Electronics engineering source data —
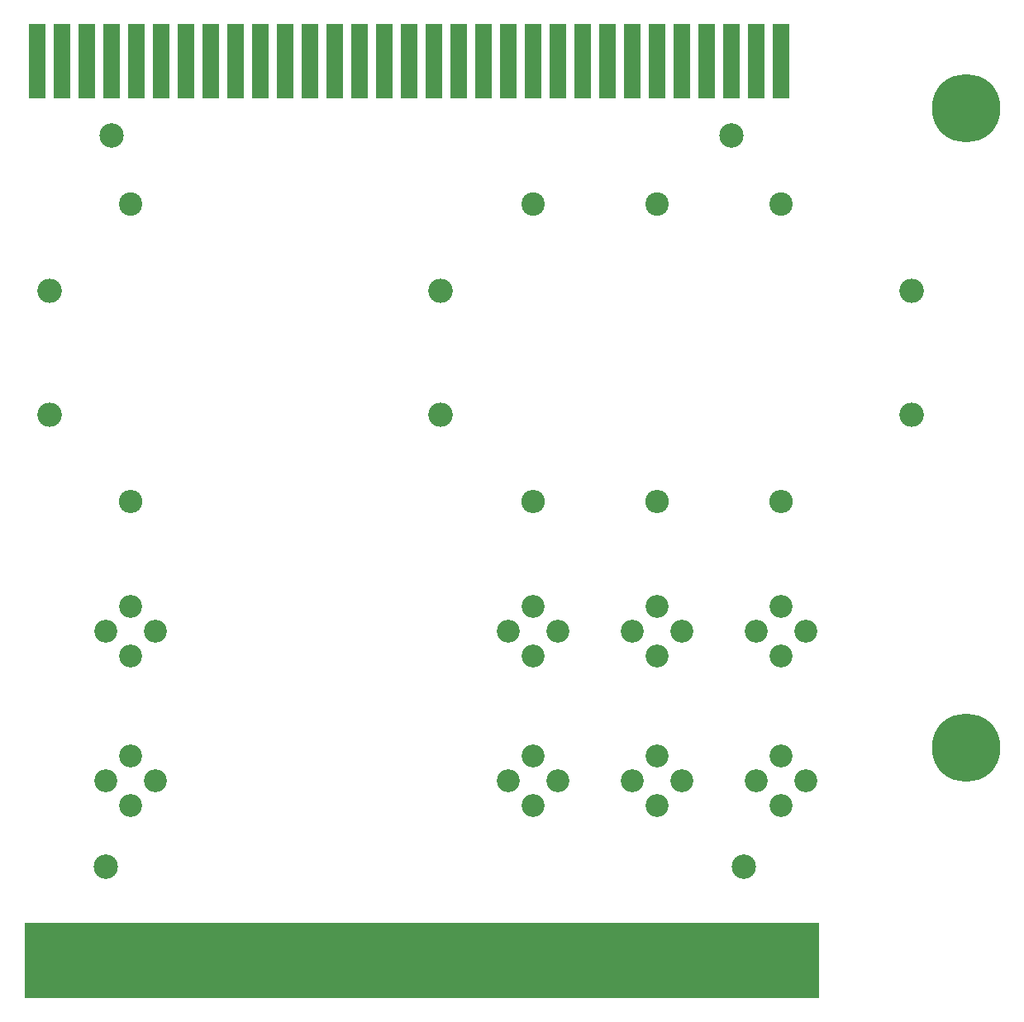
<source format=gts>
%TF.GenerationSoftware,KiCad,Pcbnew,(5.1.9)-1*%
%TF.CreationDate,2021-05-05T16:31:56+08:00*%
%TF.ProjectId,Riser,52697365-722e-46b6-9963-61645f706362,rev?*%
%TF.SameCoordinates,Original*%
%TF.FileFunction,Soldermask,Top*%
%TF.FilePolarity,Negative*%
%FSLAX46Y46*%
G04 Gerber Fmt 4.6, Leading zero omitted, Abs format (unit mm)*
G04 Created by KiCad (PCBNEW (5.1.9)-1) date 2021-05-05 16:31:56*
%MOMM*%
%LPD*%
G01*
G04 APERTURE LIST*
%ADD10C,0.100000*%
%ADD11O,2.400000X2.400000*%
%ADD12C,2.400000*%
%ADD13C,7.000000*%
%ADD14O,2.500000X2.500000*%
%ADD15C,2.500000*%
%ADD16R,1.780000X7.620000*%
%ADD17C,2.350000*%
G04 APERTURE END LIST*
D10*
G36*
X177800000Y-142240000D02*
G01*
X96520000Y-142240000D01*
X96520000Y-134620000D01*
X177800000Y-134620000D01*
X177800000Y-142240000D01*
G37*
X177800000Y-142240000D02*
X96520000Y-142240000D01*
X96520000Y-134620000D01*
X177800000Y-134620000D01*
X177800000Y-142240000D01*
D11*
%TO.C,R2*%
X173990000Y-91440000D03*
D12*
X173990000Y-60960000D03*
%TD*%
D11*
%TO.C,R3*%
X161290000Y-91440000D03*
D12*
X161290000Y-60960000D03*
%TD*%
D11*
%TO.C,R4*%
X148590000Y-91440000D03*
D12*
X148590000Y-60960000D03*
%TD*%
D11*
%TO.C,R1*%
X107315000Y-91440000D03*
D12*
X107315000Y-60960000D03*
%TD*%
D13*
%TO.C,H2*%
X192913000Y-116713000D03*
%TD*%
%TO.C,H1*%
X192913000Y-51181000D03*
%TD*%
D14*
%TO.C,J5*%
X99060000Y-69850000D03*
X99060000Y-82550000D03*
%TD*%
%TO.C,J4*%
X139065000Y-69850000D03*
X139065000Y-82550000D03*
%TD*%
%TO.C,J3*%
X187325000Y-69850000D03*
X187325000Y-82550000D03*
%TD*%
D15*
%TO.C,J7B1*%
X168910000Y-53975000D03*
%TD*%
%TO.C,J7A1*%
X105410000Y-53975000D03*
%TD*%
%TO.C,J6B1*%
X170180000Y-128905000D03*
%TD*%
%TO.C,J6A1*%
X104775000Y-128905000D03*
%TD*%
D16*
%TO.C,J2*%
X97790000Y-46355000D03*
X100330000Y-46355000D03*
X102870000Y-46355000D03*
X105410000Y-46355000D03*
X107950000Y-46355000D03*
X110490000Y-46355000D03*
X113030000Y-46355000D03*
X115570000Y-46355000D03*
X118110000Y-46355000D03*
X120650000Y-46355000D03*
X123190000Y-46355000D03*
X125730000Y-46355000D03*
X128270000Y-46355000D03*
X130810000Y-46355000D03*
X133350000Y-46355000D03*
X135890000Y-46355000D03*
X138430000Y-46355000D03*
X140970000Y-46355000D03*
X143510000Y-46355000D03*
X146050000Y-46355000D03*
X148590000Y-46355000D03*
X151130000Y-46355000D03*
X153670000Y-46355000D03*
X156210000Y-46355000D03*
X158750000Y-46355000D03*
X161290000Y-46355000D03*
X163830000Y-46355000D03*
X166370000Y-46355000D03*
X168910000Y-46355000D03*
X171450000Y-46355000D03*
X173990000Y-46355000D03*
%TD*%
D17*
%TO.C,F4*%
X146050000Y-104775000D03*
X151130000Y-104775000D03*
X146050000Y-120095000D03*
X151130000Y-120095000D03*
X148590000Y-102235000D03*
X148590000Y-107315000D03*
X148590000Y-122635000D03*
X148590000Y-117555000D03*
%TD*%
%TO.C,F3*%
X158750000Y-104775000D03*
X163830000Y-104775000D03*
X158750000Y-120095000D03*
X163830000Y-120095000D03*
X161290000Y-102235000D03*
X161290000Y-107315000D03*
X161290000Y-122635000D03*
X161290000Y-117555000D03*
%TD*%
%TO.C,F2*%
X171450000Y-104775000D03*
X176530000Y-104775000D03*
X171450000Y-120095000D03*
X176530000Y-120095000D03*
X173990000Y-102235000D03*
X173990000Y-107315000D03*
X173990000Y-122635000D03*
X173990000Y-117555000D03*
%TD*%
%TO.C,F1*%
X104775000Y-104775000D03*
X109855000Y-104775000D03*
X104775000Y-120095000D03*
X109855000Y-120095000D03*
X107315000Y-102235000D03*
X107315000Y-107315000D03*
X107315000Y-122635000D03*
X107315000Y-117555000D03*
%TD*%
D16*
%TO.C,J1*%
X99060000Y-138430000D03*
X101600000Y-138430000D03*
X104140000Y-138430000D03*
X106680000Y-138430000D03*
X109220000Y-138430000D03*
X111760000Y-138430000D03*
X114300000Y-138430000D03*
X116840000Y-138430000D03*
X119380000Y-138430000D03*
X121920000Y-138430000D03*
X124460000Y-138430000D03*
X127000000Y-138430000D03*
X129540000Y-138430000D03*
X132080000Y-138430000D03*
X134620000Y-138430000D03*
X137160000Y-138430000D03*
X139700000Y-138430000D03*
X142240000Y-138430000D03*
X144780000Y-138430000D03*
X147320000Y-138430000D03*
X149860000Y-138430000D03*
X152400000Y-138430000D03*
X154940000Y-138430000D03*
X157480000Y-138430000D03*
X160020000Y-138430000D03*
X162560000Y-138430000D03*
X165100000Y-138430000D03*
X167640000Y-138430000D03*
X170180000Y-138430000D03*
X172720000Y-138430000D03*
X175260000Y-138430000D03*
%TD*%
M02*

</source>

Work instruction —
All records above are to be printed exactly, minus the pictures they contain.

Output of the task —
<source format=gts>
%TF.GenerationSoftware,KiCad,Pcbnew,(5.1.9)-1*%
%TF.CreationDate,2021-05-05T16:31:56+08:00*%
%TF.ProjectId,Riser,52697365-722e-46b6-9963-61645f706362,rev?*%
%TF.SameCoordinates,Original*%
%TF.FileFunction,Soldermask,Top*%
%TF.FilePolarity,Negative*%
%FSLAX46Y46*%
G04 Gerber Fmt 4.6, Leading zero omitted, Abs format (unit mm)*
G04 Created by KiCad (PCBNEW (5.1.9)-1) date 2021-05-05 16:31:56*
%MOMM*%
%LPD*%
G01*
G04 APERTURE LIST*
%ADD10C,0.100000*%
%ADD11O,2.400000X2.400000*%
%ADD12C,2.400000*%
%ADD13C,7.000000*%
%ADD14O,2.500000X2.500000*%
%ADD15C,2.500000*%
%ADD16R,1.780000X7.620000*%
%ADD17C,2.350000*%
G04 APERTURE END LIST*
D10*
G36*
X177800000Y-142240000D02*
G01*
X96520000Y-142240000D01*
X96520000Y-134620000D01*
X177800000Y-134620000D01*
X177800000Y-142240000D01*
G37*
X177800000Y-142240000D02*
X96520000Y-142240000D01*
X96520000Y-134620000D01*
X177800000Y-134620000D01*
X177800000Y-142240000D01*
D11*
%TO.C,R2*%
X173990000Y-91440000D03*
D12*
X173990000Y-60960000D03*
%TD*%
D11*
%TO.C,R3*%
X161290000Y-91440000D03*
D12*
X161290000Y-60960000D03*
%TD*%
D11*
%TO.C,R4*%
X148590000Y-91440000D03*
D12*
X148590000Y-60960000D03*
%TD*%
D11*
%TO.C,R1*%
X107315000Y-91440000D03*
D12*
X107315000Y-60960000D03*
%TD*%
D13*
%TO.C,H2*%
X192913000Y-116713000D03*
%TD*%
%TO.C,H1*%
X192913000Y-51181000D03*
%TD*%
D14*
%TO.C,J5*%
X99060000Y-69850000D03*
X99060000Y-82550000D03*
%TD*%
%TO.C,J4*%
X139065000Y-69850000D03*
X139065000Y-82550000D03*
%TD*%
%TO.C,J3*%
X187325000Y-69850000D03*
X187325000Y-82550000D03*
%TD*%
D15*
%TO.C,J7B1*%
X168910000Y-53975000D03*
%TD*%
%TO.C,J7A1*%
X105410000Y-53975000D03*
%TD*%
%TO.C,J6B1*%
X170180000Y-128905000D03*
%TD*%
%TO.C,J6A1*%
X104775000Y-128905000D03*
%TD*%
D16*
%TO.C,J2*%
X97790000Y-46355000D03*
X100330000Y-46355000D03*
X102870000Y-46355000D03*
X105410000Y-46355000D03*
X107950000Y-46355000D03*
X110490000Y-46355000D03*
X113030000Y-46355000D03*
X115570000Y-46355000D03*
X118110000Y-46355000D03*
X120650000Y-46355000D03*
X123190000Y-46355000D03*
X125730000Y-46355000D03*
X128270000Y-46355000D03*
X130810000Y-46355000D03*
X133350000Y-46355000D03*
X135890000Y-46355000D03*
X138430000Y-46355000D03*
X140970000Y-46355000D03*
X143510000Y-46355000D03*
X146050000Y-46355000D03*
X148590000Y-46355000D03*
X151130000Y-46355000D03*
X153670000Y-46355000D03*
X156210000Y-46355000D03*
X158750000Y-46355000D03*
X161290000Y-46355000D03*
X163830000Y-46355000D03*
X166370000Y-46355000D03*
X168910000Y-46355000D03*
X171450000Y-46355000D03*
X173990000Y-46355000D03*
%TD*%
D17*
%TO.C,F4*%
X146050000Y-104775000D03*
X151130000Y-104775000D03*
X146050000Y-120095000D03*
X151130000Y-120095000D03*
X148590000Y-102235000D03*
X148590000Y-107315000D03*
X148590000Y-122635000D03*
X148590000Y-117555000D03*
%TD*%
%TO.C,F3*%
X158750000Y-104775000D03*
X163830000Y-104775000D03*
X158750000Y-120095000D03*
X163830000Y-120095000D03*
X161290000Y-102235000D03*
X161290000Y-107315000D03*
X161290000Y-122635000D03*
X161290000Y-117555000D03*
%TD*%
%TO.C,F2*%
X171450000Y-104775000D03*
X176530000Y-104775000D03*
X171450000Y-120095000D03*
X176530000Y-120095000D03*
X173990000Y-102235000D03*
X173990000Y-107315000D03*
X173990000Y-122635000D03*
X173990000Y-117555000D03*
%TD*%
%TO.C,F1*%
X104775000Y-104775000D03*
X109855000Y-104775000D03*
X104775000Y-120095000D03*
X109855000Y-120095000D03*
X107315000Y-102235000D03*
X107315000Y-107315000D03*
X107315000Y-122635000D03*
X107315000Y-117555000D03*
%TD*%
D16*
%TO.C,J1*%
X99060000Y-138430000D03*
X101600000Y-138430000D03*
X104140000Y-138430000D03*
X106680000Y-138430000D03*
X109220000Y-138430000D03*
X111760000Y-138430000D03*
X114300000Y-138430000D03*
X116840000Y-138430000D03*
X119380000Y-138430000D03*
X121920000Y-138430000D03*
X124460000Y-138430000D03*
X127000000Y-138430000D03*
X129540000Y-138430000D03*
X132080000Y-138430000D03*
X134620000Y-138430000D03*
X137160000Y-138430000D03*
X139700000Y-138430000D03*
X142240000Y-138430000D03*
X144780000Y-138430000D03*
X147320000Y-138430000D03*
X149860000Y-138430000D03*
X152400000Y-138430000D03*
X154940000Y-138430000D03*
X157480000Y-138430000D03*
X160020000Y-138430000D03*
X162560000Y-138430000D03*
X165100000Y-138430000D03*
X167640000Y-138430000D03*
X170180000Y-138430000D03*
X172720000Y-138430000D03*
X175260000Y-138430000D03*
%TD*%
M02*

</source>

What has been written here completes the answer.